Direction:
Transcribe every line below word for word, omitting the pictures.
[START]
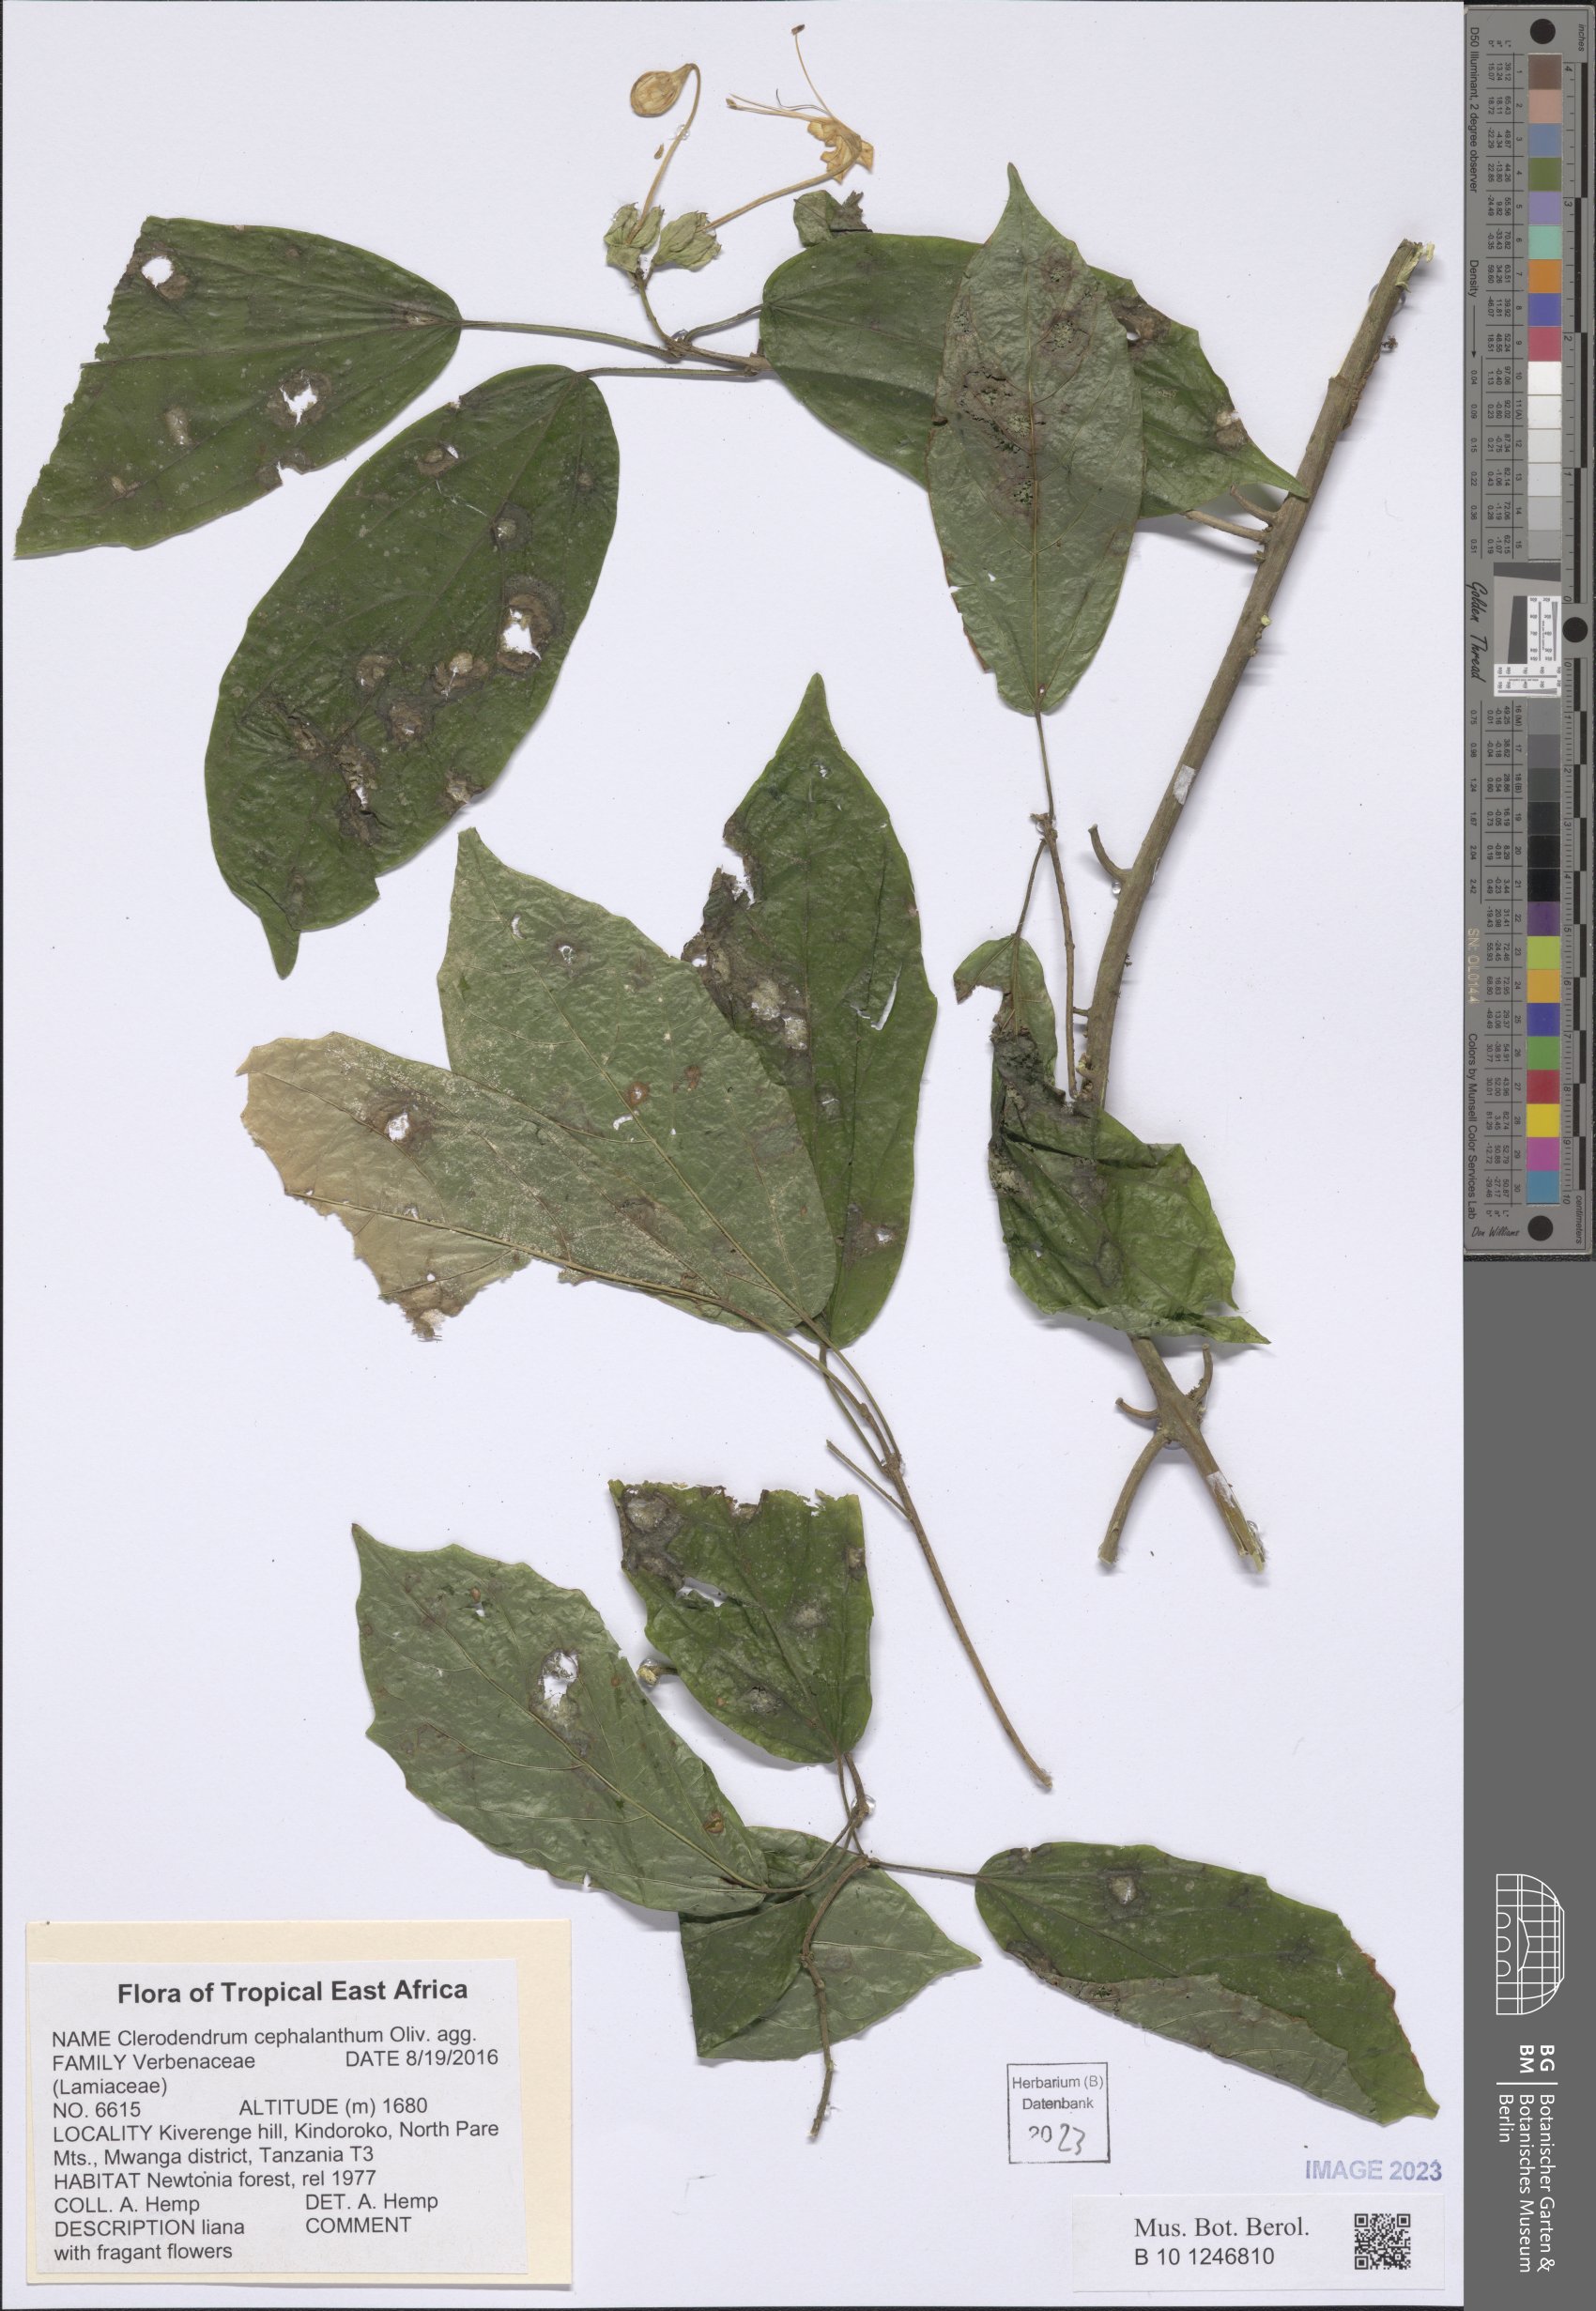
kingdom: Plantae
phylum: Tracheophyta
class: Magnoliopsida
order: Lamiales
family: Lamiaceae
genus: Clerodendrum
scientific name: Clerodendrum cephalanthum
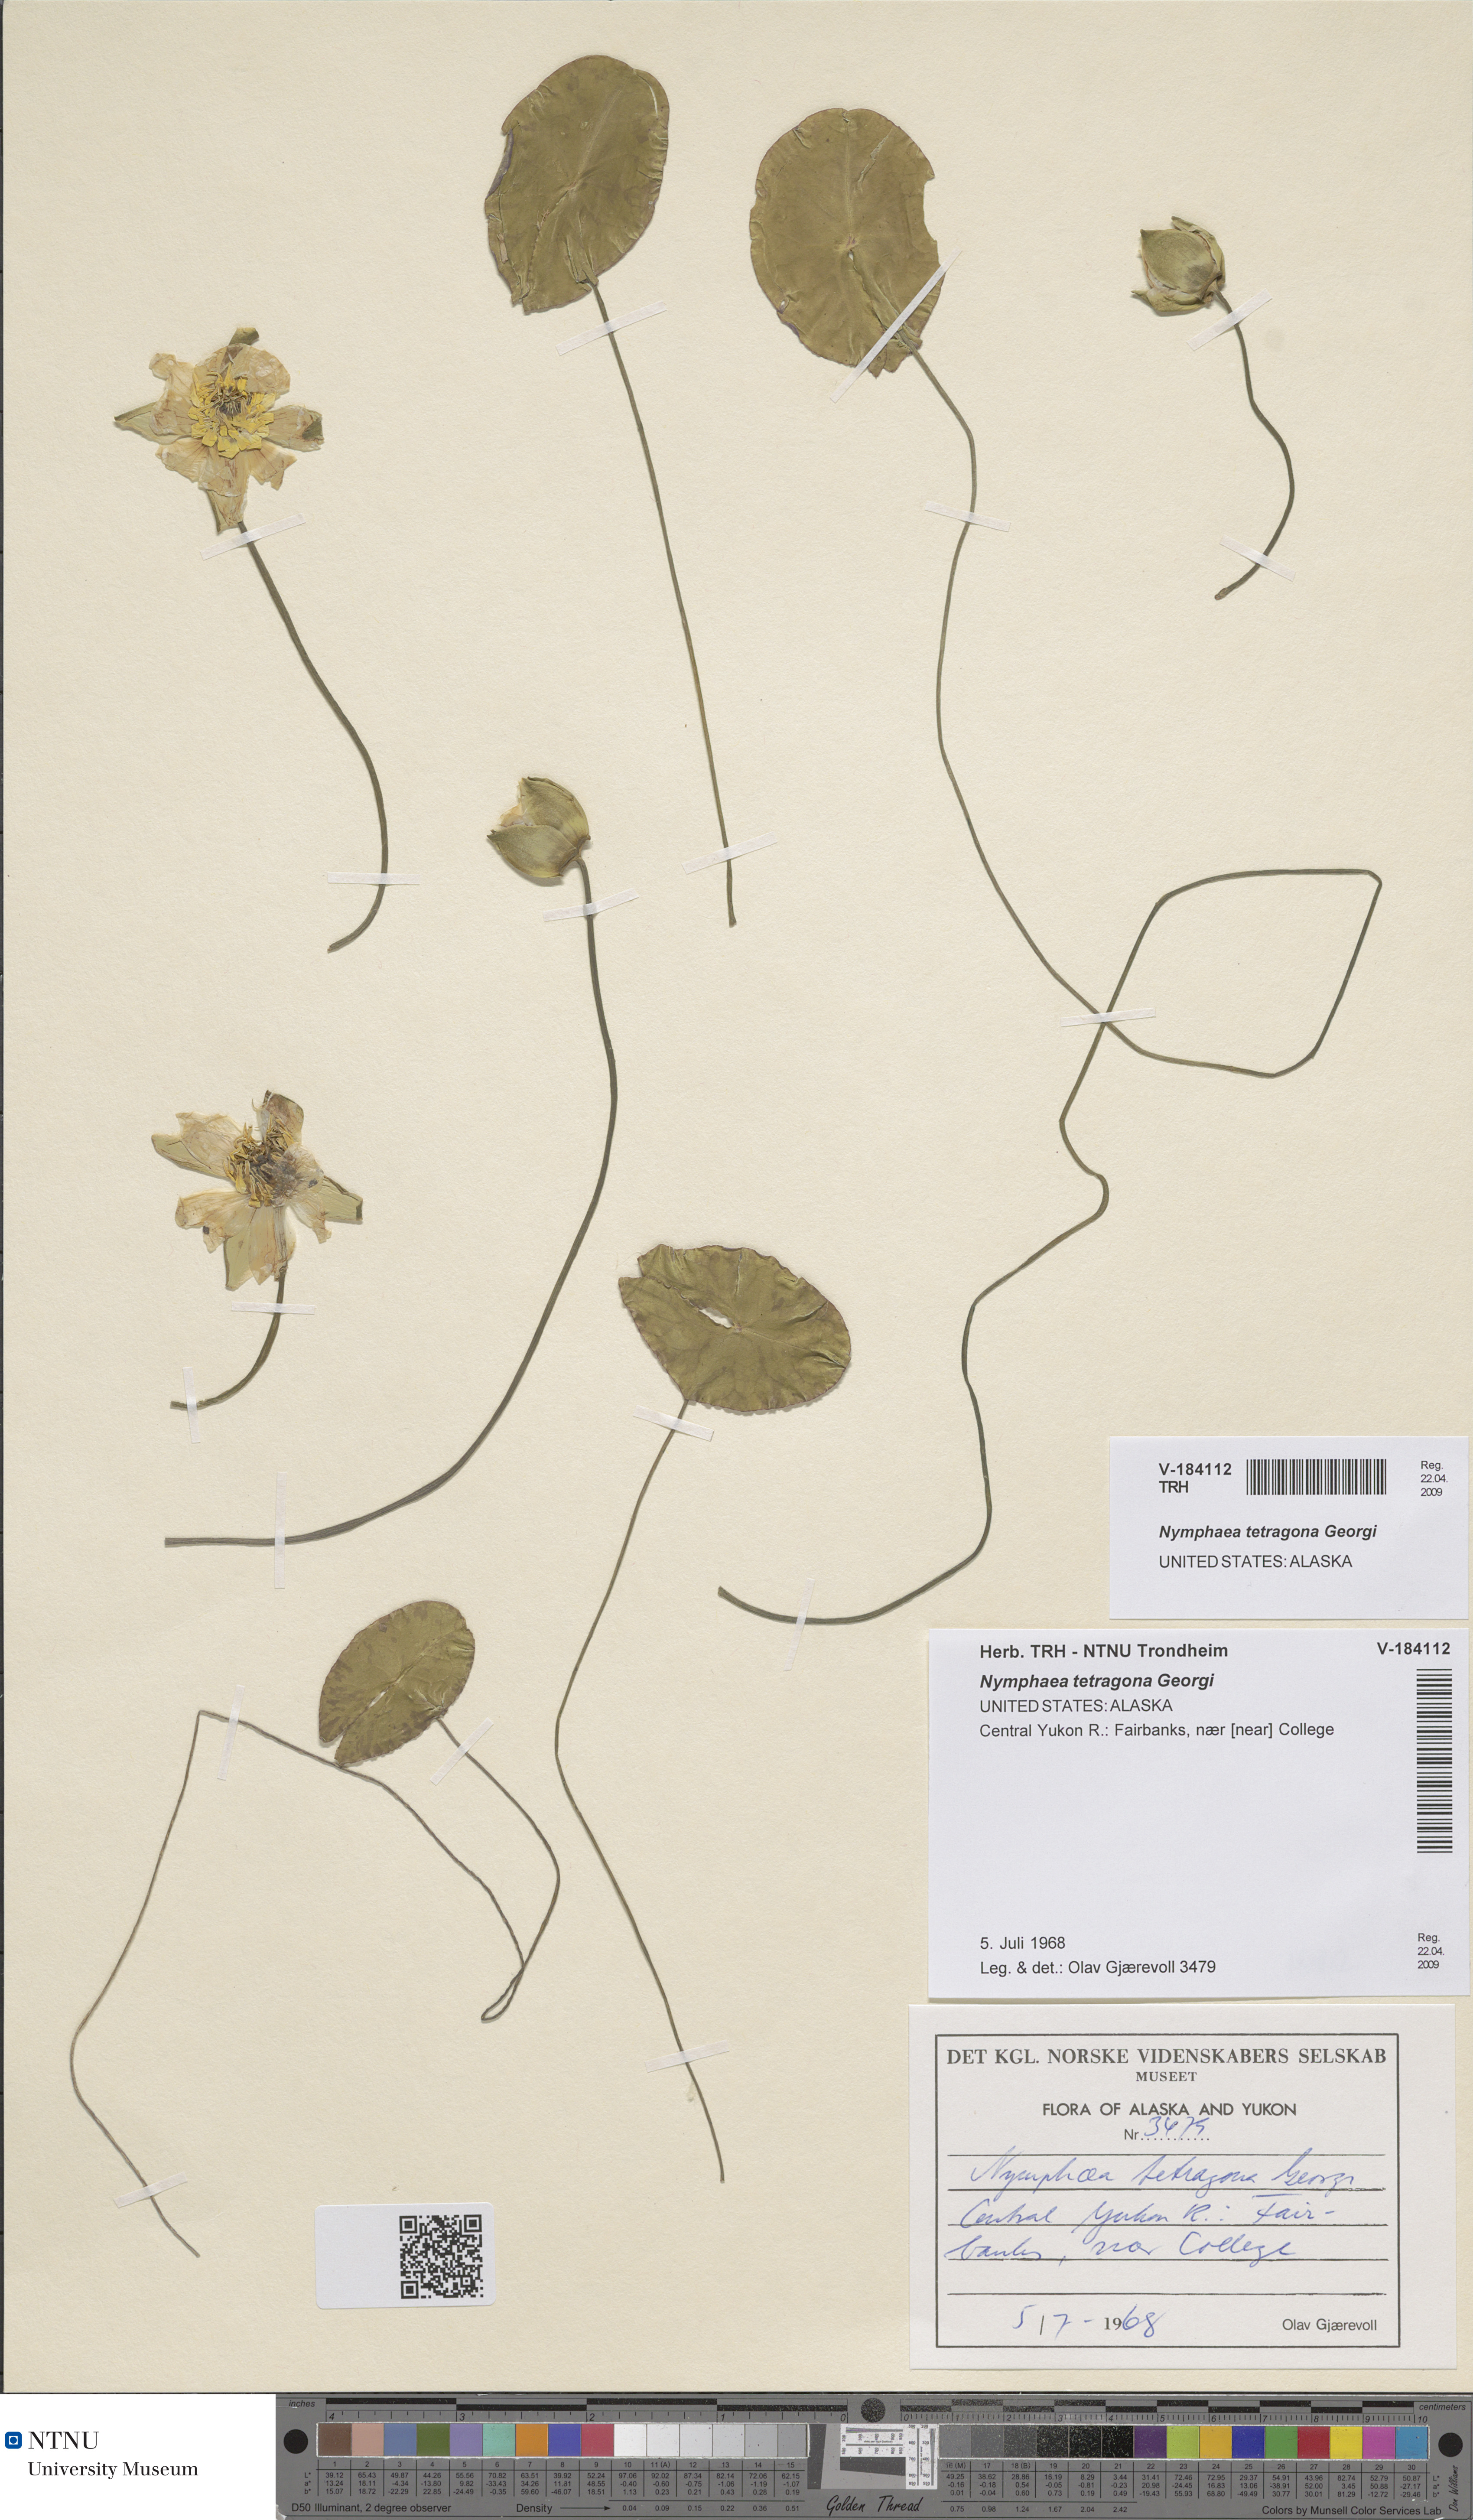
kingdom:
[END]
Response to this task:
kingdom: Plantae
phylum: Tracheophyta
class: Magnoliopsida
order: Lamiales
family: Lamiaceae
genus: Clerodendrum
scientific name: Clerodendrum cephalanthum
kingdom:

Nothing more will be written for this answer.